Climate scientist Andrew Weaver was elected Green MLA for Oak Bay-Gordon Head in British Columbia’s provincial election two years ago. With a busy political schedule, Dr. Weaver maintains a lab with three staff, a postdoc and two grad students, and he also co-wrote a dozen papers since being elected.

Losing credibility with colleagues if they run for office may not be the serious concern that many believe. After all, plenty of professors are overtly political without becoming politicians, criticizing the government and taking active positions on important policy issues. “I never worried about losing credibility,” says Dr. Weaver. “Why would that even be a question? I have been reasonably accomplished in academia.” Dr. Quarmby, and I as well, believe it is vital to maintain the core of academic integrity, where evidence must always trump partisanship

In Canada, where many worry that we are drifting towards U.S.-style politics, where evidence is ignored and discourse is dominated by fact-free partisanship, one might wonder why professors aren’t lining up in droves to run for election. In Spain, professors have been at the forefront of revitalizing politics in the face of mass youth unemployment and externally imposed austerity.

TASKS:
1) Turn the paragraph in the piece on professors in politics that begins "Climate scientist Andrew Weaver" into a short bulleted list that keeps its main facts.
2) According to the piece on professors in politics, in which country have professors been at the forefront of revitalizing politics?
3) Carry on the piece on professors in politics, starting right after its last sentence.

RECORDS:
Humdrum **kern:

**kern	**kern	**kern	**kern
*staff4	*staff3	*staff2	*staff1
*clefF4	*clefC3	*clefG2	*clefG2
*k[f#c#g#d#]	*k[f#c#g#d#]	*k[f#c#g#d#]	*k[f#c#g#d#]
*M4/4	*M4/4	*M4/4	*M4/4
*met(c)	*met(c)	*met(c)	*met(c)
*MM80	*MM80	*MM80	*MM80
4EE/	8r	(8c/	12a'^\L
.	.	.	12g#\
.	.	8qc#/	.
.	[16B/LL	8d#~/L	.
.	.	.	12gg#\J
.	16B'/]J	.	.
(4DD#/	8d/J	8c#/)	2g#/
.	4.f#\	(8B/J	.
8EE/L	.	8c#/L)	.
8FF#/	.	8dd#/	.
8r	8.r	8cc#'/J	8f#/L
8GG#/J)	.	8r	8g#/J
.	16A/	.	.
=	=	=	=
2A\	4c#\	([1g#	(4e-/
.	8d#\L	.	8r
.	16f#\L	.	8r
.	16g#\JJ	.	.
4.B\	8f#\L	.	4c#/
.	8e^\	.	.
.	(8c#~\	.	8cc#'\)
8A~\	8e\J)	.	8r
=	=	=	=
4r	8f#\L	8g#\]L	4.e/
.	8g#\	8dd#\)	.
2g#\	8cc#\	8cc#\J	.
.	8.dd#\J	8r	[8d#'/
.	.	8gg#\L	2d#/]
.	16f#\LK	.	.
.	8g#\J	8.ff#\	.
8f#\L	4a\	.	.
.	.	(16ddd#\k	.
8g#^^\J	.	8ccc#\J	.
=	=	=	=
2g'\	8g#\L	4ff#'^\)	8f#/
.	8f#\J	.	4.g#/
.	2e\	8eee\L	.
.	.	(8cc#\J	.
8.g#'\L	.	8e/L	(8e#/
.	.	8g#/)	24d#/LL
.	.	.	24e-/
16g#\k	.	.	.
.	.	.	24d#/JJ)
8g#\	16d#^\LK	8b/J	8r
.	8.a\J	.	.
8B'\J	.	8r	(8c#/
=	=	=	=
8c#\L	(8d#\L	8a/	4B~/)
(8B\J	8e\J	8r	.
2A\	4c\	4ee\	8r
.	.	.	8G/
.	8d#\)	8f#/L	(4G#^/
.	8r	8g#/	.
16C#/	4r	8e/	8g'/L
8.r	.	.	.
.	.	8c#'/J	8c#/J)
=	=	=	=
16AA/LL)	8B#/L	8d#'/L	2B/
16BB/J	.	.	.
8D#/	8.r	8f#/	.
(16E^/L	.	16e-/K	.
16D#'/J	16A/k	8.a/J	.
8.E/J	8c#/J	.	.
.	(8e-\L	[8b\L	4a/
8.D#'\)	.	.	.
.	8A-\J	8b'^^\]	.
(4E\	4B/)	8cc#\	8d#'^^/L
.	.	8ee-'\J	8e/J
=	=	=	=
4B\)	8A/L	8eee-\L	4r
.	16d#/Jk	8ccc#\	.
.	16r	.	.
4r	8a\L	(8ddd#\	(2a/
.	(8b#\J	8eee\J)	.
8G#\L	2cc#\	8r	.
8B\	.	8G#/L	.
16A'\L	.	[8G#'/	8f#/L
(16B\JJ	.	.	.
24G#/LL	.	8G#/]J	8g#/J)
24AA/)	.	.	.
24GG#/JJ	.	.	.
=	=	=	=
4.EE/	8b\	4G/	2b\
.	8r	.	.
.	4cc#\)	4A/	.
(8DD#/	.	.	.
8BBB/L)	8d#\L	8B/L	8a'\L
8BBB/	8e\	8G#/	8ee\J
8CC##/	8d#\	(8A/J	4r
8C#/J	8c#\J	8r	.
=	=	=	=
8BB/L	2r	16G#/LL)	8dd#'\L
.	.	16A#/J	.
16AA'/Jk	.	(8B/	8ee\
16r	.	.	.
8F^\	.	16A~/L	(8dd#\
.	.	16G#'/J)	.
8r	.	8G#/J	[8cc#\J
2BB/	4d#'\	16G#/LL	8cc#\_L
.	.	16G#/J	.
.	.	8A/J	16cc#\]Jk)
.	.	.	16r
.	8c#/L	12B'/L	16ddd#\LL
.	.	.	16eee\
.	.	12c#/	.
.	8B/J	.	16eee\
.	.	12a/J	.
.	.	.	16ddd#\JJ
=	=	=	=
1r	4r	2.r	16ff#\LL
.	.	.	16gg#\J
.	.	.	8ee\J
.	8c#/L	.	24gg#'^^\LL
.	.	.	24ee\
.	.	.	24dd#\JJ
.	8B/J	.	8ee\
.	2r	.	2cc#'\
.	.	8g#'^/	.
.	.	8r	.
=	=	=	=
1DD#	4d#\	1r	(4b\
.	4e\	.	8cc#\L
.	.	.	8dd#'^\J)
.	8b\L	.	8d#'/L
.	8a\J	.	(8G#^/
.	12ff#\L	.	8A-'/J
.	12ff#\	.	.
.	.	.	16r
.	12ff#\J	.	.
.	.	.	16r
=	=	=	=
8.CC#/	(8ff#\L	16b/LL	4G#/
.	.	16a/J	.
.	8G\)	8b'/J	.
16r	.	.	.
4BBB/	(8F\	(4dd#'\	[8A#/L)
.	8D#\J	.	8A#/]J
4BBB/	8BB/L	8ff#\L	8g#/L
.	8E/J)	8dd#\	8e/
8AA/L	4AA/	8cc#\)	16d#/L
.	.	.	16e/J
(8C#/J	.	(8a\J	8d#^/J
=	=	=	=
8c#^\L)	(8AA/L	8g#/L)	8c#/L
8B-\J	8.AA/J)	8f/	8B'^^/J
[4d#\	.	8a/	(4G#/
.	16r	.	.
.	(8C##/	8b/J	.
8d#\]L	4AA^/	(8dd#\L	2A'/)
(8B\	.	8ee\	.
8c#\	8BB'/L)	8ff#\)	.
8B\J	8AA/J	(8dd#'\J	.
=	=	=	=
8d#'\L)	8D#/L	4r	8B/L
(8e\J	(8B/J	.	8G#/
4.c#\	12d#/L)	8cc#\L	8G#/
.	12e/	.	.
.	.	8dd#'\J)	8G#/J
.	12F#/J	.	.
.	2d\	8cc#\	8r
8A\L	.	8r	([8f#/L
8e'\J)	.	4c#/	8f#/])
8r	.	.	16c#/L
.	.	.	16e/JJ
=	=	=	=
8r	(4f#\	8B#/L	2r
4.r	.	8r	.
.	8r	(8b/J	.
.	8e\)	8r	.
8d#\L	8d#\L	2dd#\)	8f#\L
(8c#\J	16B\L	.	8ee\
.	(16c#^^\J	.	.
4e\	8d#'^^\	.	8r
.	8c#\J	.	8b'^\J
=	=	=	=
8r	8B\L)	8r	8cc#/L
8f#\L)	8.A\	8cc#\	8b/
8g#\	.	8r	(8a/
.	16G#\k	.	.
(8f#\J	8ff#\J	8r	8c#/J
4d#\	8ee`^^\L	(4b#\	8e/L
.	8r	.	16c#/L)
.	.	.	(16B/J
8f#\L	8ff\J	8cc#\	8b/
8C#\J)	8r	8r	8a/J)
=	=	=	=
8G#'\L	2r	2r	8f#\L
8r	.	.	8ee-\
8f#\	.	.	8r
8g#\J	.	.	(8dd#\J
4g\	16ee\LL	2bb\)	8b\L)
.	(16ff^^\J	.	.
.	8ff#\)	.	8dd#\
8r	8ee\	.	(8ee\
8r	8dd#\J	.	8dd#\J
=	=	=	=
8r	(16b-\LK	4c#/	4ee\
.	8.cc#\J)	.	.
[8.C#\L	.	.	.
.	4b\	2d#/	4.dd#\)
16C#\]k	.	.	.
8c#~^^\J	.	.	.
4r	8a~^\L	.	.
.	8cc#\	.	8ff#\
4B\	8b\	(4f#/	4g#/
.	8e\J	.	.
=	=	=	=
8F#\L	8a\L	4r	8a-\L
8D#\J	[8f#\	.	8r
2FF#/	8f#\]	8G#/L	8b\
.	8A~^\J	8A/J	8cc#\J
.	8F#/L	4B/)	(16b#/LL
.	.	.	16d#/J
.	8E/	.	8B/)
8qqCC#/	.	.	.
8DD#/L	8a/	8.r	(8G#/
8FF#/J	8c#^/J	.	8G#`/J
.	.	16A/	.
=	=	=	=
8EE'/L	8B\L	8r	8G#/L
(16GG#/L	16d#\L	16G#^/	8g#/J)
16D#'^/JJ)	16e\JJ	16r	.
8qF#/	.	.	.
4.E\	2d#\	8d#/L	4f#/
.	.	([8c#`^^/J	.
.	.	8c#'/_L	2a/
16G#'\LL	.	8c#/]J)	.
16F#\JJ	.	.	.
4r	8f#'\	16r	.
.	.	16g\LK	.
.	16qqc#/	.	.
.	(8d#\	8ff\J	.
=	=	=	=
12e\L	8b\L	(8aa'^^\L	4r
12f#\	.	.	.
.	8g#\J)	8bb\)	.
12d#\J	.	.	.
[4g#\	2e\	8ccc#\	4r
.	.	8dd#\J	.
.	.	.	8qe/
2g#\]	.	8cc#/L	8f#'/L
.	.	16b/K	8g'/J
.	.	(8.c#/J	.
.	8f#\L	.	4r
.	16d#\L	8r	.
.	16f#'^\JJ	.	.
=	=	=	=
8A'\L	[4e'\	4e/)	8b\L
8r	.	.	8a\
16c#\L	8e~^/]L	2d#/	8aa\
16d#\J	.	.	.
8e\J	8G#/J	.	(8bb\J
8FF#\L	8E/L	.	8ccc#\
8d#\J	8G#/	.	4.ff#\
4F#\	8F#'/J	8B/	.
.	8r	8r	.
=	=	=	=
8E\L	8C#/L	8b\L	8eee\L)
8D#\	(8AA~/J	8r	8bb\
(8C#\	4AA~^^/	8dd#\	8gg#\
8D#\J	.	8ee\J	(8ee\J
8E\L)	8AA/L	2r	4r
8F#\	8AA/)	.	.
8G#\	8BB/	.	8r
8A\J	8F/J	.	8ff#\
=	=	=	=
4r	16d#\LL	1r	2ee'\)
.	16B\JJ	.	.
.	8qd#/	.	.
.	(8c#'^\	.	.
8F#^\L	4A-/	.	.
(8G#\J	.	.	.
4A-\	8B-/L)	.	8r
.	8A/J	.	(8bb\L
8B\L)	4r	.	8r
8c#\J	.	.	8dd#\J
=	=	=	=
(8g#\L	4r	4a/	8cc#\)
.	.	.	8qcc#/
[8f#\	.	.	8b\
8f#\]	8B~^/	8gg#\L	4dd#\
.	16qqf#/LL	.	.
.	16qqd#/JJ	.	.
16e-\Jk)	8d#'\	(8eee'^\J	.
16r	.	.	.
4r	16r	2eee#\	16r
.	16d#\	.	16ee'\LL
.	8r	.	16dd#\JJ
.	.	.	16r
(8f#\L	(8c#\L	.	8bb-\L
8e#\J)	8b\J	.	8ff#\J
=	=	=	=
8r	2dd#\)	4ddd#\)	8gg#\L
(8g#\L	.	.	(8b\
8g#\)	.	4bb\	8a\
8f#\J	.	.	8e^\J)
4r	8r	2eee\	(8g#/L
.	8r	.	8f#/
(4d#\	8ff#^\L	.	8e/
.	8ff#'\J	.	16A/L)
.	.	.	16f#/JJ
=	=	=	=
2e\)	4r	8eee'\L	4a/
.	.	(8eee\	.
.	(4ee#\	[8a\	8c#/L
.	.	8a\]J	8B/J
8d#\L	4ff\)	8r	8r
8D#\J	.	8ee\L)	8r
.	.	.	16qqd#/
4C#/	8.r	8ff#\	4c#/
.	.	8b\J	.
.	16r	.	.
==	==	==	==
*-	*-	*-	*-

FINAL ANSWERS:
1)
- Climate scientist Andrew Weaver was elected Green MLA for Oak Bay-Gordon Head in British Columbia's provincial election two years ago.
- Despite a busy political schedule, he keeps a lab with three staff, a postdoc and two grad students.
- He has co-written a dozen papers since his election.

2) Spain.

3)
Of course, Canada has not experienced the same economic turmoil as have parts of Europe; mass unemployment is a more immediate stimulus to action than an attachment to evidence-based policy. But Dr. Weaver argues that there’s an urgent need for Canadian academics “at the peak of their careers” to get involved in the political process.

“Scientists have done their job. Now it’s time for politicians to do theirs,” says Dr. Weaver. “I have given many talks on climate science to diverse audiences, and when asked what I believe the single most important thing a person can do I say, Vote.”

Invariably, he adds, some young people in the audience reply that they have no one to vote for, or the candidates are all the same. If they don’t like the people on the ballot, he tells them, they should convince someone to run or run themselves. “There are only so many times you can give that talk,” he says, “before you look yourself in the mirror and say that you had better practise what you preach.”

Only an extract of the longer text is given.